──────── Data section

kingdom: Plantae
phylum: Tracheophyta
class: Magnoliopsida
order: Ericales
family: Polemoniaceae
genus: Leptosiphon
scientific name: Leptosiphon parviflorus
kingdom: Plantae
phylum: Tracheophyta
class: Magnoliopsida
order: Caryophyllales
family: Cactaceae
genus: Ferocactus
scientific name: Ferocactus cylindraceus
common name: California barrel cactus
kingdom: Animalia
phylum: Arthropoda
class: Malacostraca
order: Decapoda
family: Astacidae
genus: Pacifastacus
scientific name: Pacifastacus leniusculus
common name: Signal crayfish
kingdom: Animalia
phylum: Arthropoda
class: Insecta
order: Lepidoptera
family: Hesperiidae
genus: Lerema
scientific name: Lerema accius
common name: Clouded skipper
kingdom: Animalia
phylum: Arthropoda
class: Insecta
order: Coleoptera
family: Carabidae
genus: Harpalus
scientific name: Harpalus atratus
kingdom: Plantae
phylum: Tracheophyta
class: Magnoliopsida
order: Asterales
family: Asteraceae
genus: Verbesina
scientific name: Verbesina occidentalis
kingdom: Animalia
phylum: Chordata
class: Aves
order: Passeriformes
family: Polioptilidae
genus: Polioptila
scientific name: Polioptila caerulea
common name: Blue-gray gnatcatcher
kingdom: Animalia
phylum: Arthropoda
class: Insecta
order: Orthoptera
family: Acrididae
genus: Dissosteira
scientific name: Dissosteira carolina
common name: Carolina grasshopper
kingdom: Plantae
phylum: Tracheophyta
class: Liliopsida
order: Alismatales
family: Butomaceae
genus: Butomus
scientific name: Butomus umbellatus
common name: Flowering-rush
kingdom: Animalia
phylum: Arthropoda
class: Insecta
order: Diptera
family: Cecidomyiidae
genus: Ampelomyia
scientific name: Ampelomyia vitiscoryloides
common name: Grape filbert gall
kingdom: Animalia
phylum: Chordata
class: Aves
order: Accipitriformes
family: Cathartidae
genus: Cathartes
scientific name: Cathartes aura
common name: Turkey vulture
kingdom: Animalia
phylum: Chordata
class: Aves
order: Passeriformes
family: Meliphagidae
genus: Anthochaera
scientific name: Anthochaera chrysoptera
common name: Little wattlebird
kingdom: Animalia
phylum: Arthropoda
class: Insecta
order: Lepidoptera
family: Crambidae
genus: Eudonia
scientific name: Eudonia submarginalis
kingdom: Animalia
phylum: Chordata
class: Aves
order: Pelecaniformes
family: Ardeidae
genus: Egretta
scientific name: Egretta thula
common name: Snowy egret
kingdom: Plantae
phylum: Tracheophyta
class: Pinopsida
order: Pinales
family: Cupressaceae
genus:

────────────────

• [Exercise]:
Reproduce the records above, substituting "vernacular name" for every occurrence of "common name" and leaving all other text unchanged.

• [Written response]:
kingdom: Plantae
phylum: Tracheophyta
class: Magnoliopsida
order: Ericales
family: Polemoniaceae
genus: Leptosiphon
scientific name: Leptosiphon parviflorus
kingdom: Plantae
phylum: Tracheophyta
class: Magnoliopsida
order: Caryophyllales
family: Cactaceae
genus: Ferocactus
scientific name: Ferocactus cylindraceus
vernacular name: California barrel cactus
kingdom: Animalia
phylum: Arthropoda
class: Malacostraca
order: Decapoda
family: Astacidae
genus: Pacifastacus
scientific name: Pacifastacus leniusculus
vernacular name: Signal crayfish
kingdom: Animalia
phylum: Arthropoda
class: Insecta
order: Lepidoptera
family: Hesperiidae
genus: Lerema
scientific name: Lerema accius
vernacular name: Clouded skipper
kingdom: Animalia
phylum: Arthropoda
class: Insecta
order: Coleoptera
family: Carabidae
genus: Harpalus
scientific name: Harpalus atratus
kingdom: Plantae
phylum: Tracheophyta
class: Magnoliopsida
order: Asterales
family: Asteraceae
genus: Verbesina
scientific name: Verbesina occidentalis
kingdom: Animalia
phylum: Chordata
class: Aves
order: Passeriformes
family: Polioptilidae
genus: Polioptila
scientific name: Polioptila caerulea
vernacular name: Blue-gray gnatcatcher
kingdom: Animalia
phylum: Arthropoda
class: Insecta
order: Orthoptera
family: Acrididae
genus: Dissosteira
scientific name: Dissosteira carolina
vernacular name: Carolina grasshopper
kingdom: Plantae
phylum: Tracheophyta
class: Liliopsida
order: Alismatales
family: Butomaceae
genus: Butomus
scientific name: Butomus umbellatus
vernacular name: Flowering-rush
kingdom: Animalia
phylum: Arthropoda
class: Insecta
order: Diptera
family: Cecidomyiidae
genus: Ampelomyia
scientific name: Ampelomyia vitiscoryloides
vernacular name: Grape filbert gall
kingdom: Animalia
phylum: Chordata
class: Aves
order: Accipitriformes
family: Cathartidae
genus: Cathartes
scientific name: Cathartes aura
vernacular name: Turkey vulture
kingdom: Animalia
phylum: Chordata
class: Aves
order: Passeriformes
family: Meliphagidae
genus: Anthochaera
scientific name: Anthochaera chrysoptera
vernacular name: Little wattlebird
kingdom: Animalia
phylum: Arthropoda
class: Insecta
order: Lepidoptera
family: Crambidae
genus: Eudonia
scientific name: Eudonia submarginalis
kingdom: Animalia
phylum: Chordata
class: Aves
order: Pelecaniformes
family: Ardeidae
genus: Egretta
scientific name: Egretta thula
vernacular name: Snowy egret
kingdom: Plantae
phylum: Tracheophyta
class: Pinopsida
order: Pinales
family: Cupressaceae
genus:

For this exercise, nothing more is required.